--- Dataset ---
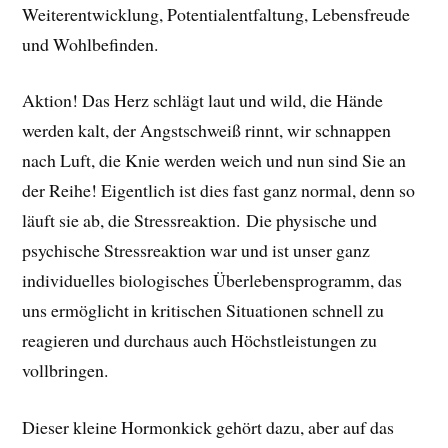
Weiterentwicklung, Potentialentfaltung, Lebensfreude
und Wohlbefinden.
Aktion! Das Herz schlägt laut und wild, die Hände
werden kalt, der Angstschweiß rinnt, wir schnappen
nach Luft, die Knie werden weich und nun sind Sie an
der Reihe! Eigentlich ist dies fast ganz normal, denn so
läuft sie ab, die Stressreaktion. Die physische und
psychische Stressreaktion war und ist unser ganz
individuelles biologisches Überlebensprogramm, das
uns ermöglicht in kritischen Situationen schnell zu
reagieren und durchaus auch Höchstleistungen zu
vollbringen.
Dieser kleine Hormonkick gehört dazu, aber auf das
---
• Assignment: Convert the listing into a Markdown table with the columns Row and Line, giving each line of text its own numbered row. Omit blank lines and the picture.

• Result of the task:
| Row | Line |
|---|---|
| 1 | Weiterentwicklung, Potentialentfaltung, Lebensfreude |
| 2 | und Wohlbefinden. |
| 3 | Aktion! Das Herz schlägt laut und wild, die Hände |
| 4 | werden kalt, der Angstschweiß rinnt, wir schnappen |
| 5 | nach Luft, die Knie werden weich und nun sind Sie an |
| 6 | der Reihe! Eigentlich ist dies fast ganz normal, denn so |
| 7 | läuft sie ab, die Stressreaktion. Die physische und |
| 8 | psychische Stressreaktion war und ist unser ganz |
| 9 | individuelles biologisches Überlebensprogramm, das |
| 10 | uns ermöglicht in kritischen Situationen schnell zu |
| 11 | reagieren und durchaus auch Höchstleistungen zu |
| 12 | vollbringen. |
| 13 | Dieser kleine Hormonkick gehört dazu, aber auf das |